***** TEXTAUSZUG
Betrachtet man das Abstimmungsverhalten im Nationalrat, fällt auf, dass Mitglieder der FDP-Fraktion besonders häufig von der Parteilinie abweichen. Oder wie der St. Galler FDP-Nationalrat Walter Müller – notabene der grösste Abweichler seiner Partei – erklärt: «Natürlich gibt es und soll es auch Abweichungen von der Parteilinie geben, wenn man eigene Grundsätze hat. Denn derentwegen wurde man vom Volk gewählt, und letztlich ist man nur dem verpflichtet.»
BLICK hat alle Abstimmungen der ersten Halbzeit der aktuellen Legislatur analysiert und ausgewertet, wie oft die jeweiligen Nationalrätinnen und Nationalräte nicht mit der Mehrheit der eigenen Fraktion stimmten.
An der Spitze der Abstimmungs-Fremdgeher stehen zwei Angehörige der CVP-Fraktion, Marianne Streiff-Feller und Maja Ingold, sowie Roberta Pantani aus dem Tessin, die zur SVP-Fraktion gehört. Die ersten beiden sind aber Mitglieder der EVP und als solche der CVP-Fraktion angehörig, während Pantani eigentlich aus der Lega dei Ticinesi kommt, was die Abweichung von der Fraktionslinie erklärt. Streiff-Feller stimmt übrigens häufiger im Sinne der SP-Fraktion als ihrer eigenen.
Die FDP ist an der Spitze
Die nächsten drei Plätze gehen an Walter Müller, Hans-Ulrich Bigler und Philippe Nantermod, allesamt FDP-Mitglieder. Eine Erklärung bei Müller, der übrigens sehr gerne mit der SVP-Fraktion stimmt, könnte sein, dass er als Bauer mit dieser Fraktion auch gewisse Berührungspunkte hat. Früher war die CVP die Abweichlerpartei erster Güte. Das hat sich aber seit dieser Legislatur geändert, seit die Partei erstens eine aktivere Fraktionsleitung, und zweitens ein neues Fraktionsreglement eingeführt hat.
**********
***** BEREITGESTELLTE DATEN
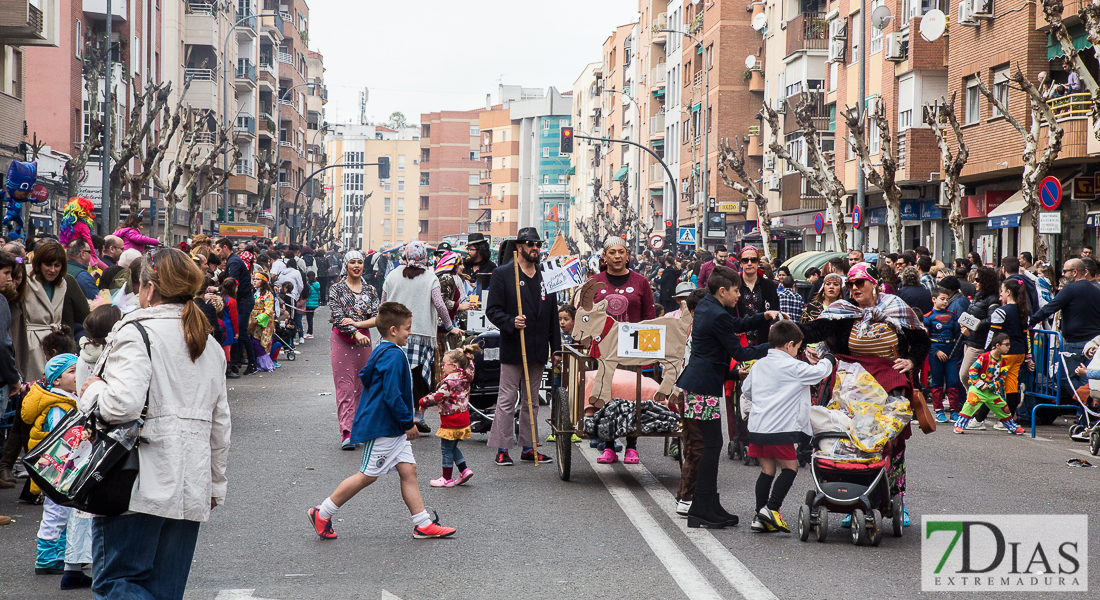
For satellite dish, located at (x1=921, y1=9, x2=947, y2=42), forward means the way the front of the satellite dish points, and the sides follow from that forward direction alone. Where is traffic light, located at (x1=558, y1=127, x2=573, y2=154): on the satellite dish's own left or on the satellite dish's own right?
on the satellite dish's own right

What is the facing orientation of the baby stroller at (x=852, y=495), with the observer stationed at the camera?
facing the viewer

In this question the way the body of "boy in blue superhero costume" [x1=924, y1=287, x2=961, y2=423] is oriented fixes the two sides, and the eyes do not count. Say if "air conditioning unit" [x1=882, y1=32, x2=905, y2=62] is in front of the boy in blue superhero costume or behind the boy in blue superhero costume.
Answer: behind

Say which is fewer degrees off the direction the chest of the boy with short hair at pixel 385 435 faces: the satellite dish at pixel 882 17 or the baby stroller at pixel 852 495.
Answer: the baby stroller

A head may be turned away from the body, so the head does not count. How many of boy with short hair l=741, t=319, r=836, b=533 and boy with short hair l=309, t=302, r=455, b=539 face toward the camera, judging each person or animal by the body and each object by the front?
0

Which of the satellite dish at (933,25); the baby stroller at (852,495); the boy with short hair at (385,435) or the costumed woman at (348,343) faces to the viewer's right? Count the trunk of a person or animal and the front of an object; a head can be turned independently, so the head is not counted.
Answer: the boy with short hair

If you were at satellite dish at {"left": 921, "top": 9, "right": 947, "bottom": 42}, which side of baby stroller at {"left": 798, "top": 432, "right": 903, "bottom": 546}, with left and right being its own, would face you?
back

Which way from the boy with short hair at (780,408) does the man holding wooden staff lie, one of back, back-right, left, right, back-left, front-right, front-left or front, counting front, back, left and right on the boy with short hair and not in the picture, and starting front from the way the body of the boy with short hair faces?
left

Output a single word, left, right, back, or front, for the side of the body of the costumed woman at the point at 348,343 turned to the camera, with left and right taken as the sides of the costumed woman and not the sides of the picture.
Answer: front

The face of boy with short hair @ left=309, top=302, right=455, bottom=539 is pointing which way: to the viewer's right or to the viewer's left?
to the viewer's right

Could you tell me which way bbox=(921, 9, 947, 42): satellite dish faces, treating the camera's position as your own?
facing the viewer and to the left of the viewer

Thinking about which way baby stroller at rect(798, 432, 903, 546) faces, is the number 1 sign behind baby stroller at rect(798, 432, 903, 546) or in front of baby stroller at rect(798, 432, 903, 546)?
behind

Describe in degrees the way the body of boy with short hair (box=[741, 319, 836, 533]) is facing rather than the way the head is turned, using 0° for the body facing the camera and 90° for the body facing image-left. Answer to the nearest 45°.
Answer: approximately 225°

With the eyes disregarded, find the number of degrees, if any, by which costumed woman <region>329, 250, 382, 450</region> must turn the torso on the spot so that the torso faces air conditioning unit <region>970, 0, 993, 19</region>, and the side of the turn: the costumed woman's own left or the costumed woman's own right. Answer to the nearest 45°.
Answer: approximately 135° to the costumed woman's own left
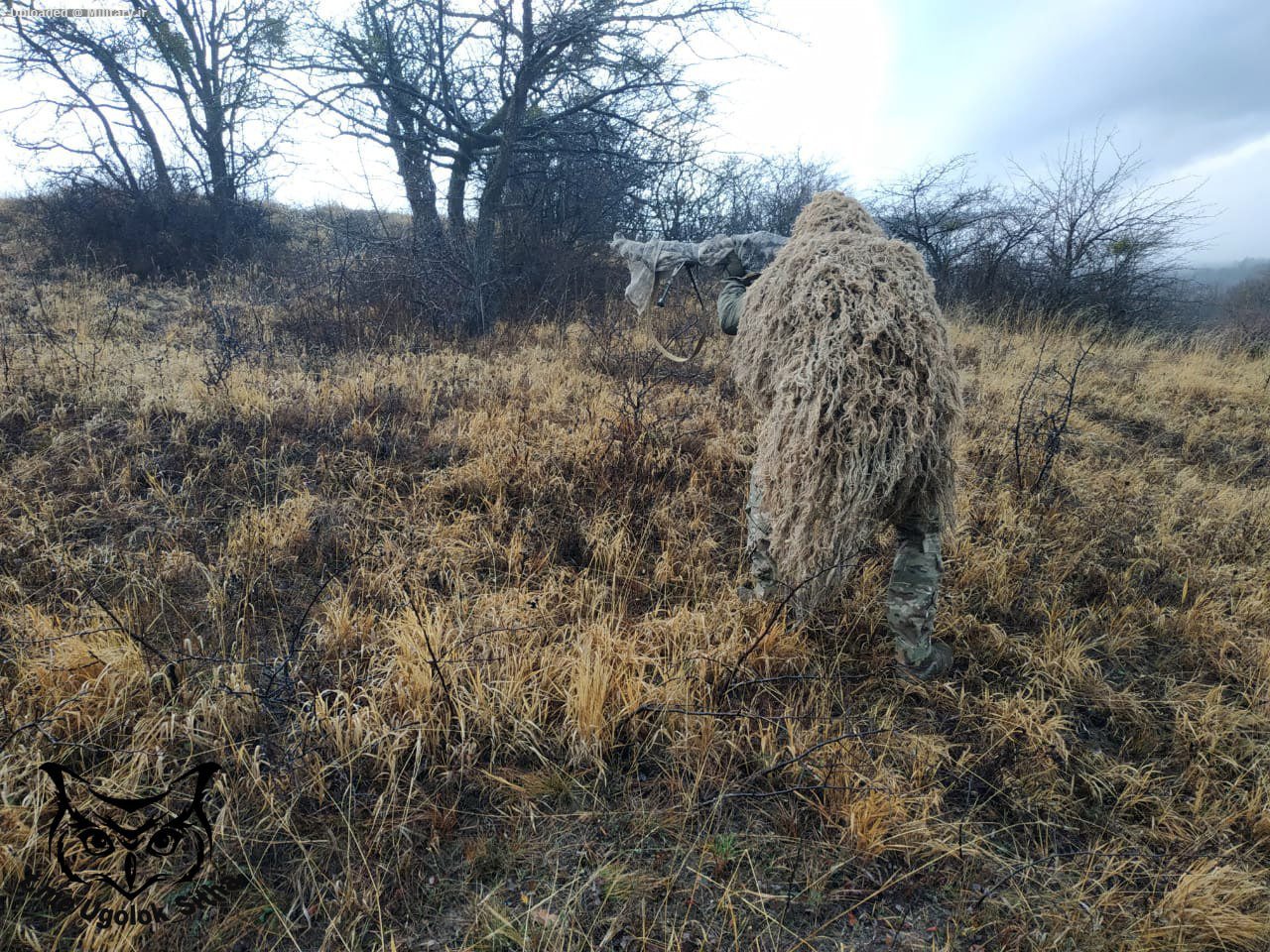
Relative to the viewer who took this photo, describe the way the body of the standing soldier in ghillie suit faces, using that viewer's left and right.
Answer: facing away from the viewer and to the left of the viewer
**********
> _ZU BEARBEITENDE AUFGABEN_
**a.** Welche Partei war laut dem Textauszug früher die Abweichlerpartei erster Güte?
**b.** Schreiben Sie aus dem Textauszug alles von „BLICK hat alle“ bis hinunter zu „als ihrer eigenen.“ wortgetreu ab.
Die Zeilen spielen hierfür keine Rolle.

> _GEGEBENE ANTWORTEN_
**a.** Die CVP.

**b.**
BLICK hat alle Abstimmungen der ersten Halbzeit der aktuellen Legislatur analysiert und ausgewertet, wie oft die jeweiligen Nationalrätinnen und Nationalräte nicht mit der Mehrheit der eigenen Fraktion stimmten.
An der Spitze der Abstimmungs-Fremdgeher stehen zwei Angehörige der CVP-Fraktion, Marianne Streiff-Feller und Maja Ingold, sowie Roberta Pantani aus dem Tessin, die zur SVP-Fraktion gehört. Die ersten beiden sind aber Mitglieder der EVP und als solche der CVP-Fraktion angehörig, während Pantani eigentlich aus der Lega dei Ticinesi kommt, was die Abweichung von der Fraktionslinie erklärt. Streiff-Feller stimmt übrigens häufiger im Sinne der SP-Fraktion als ihrer eigenen.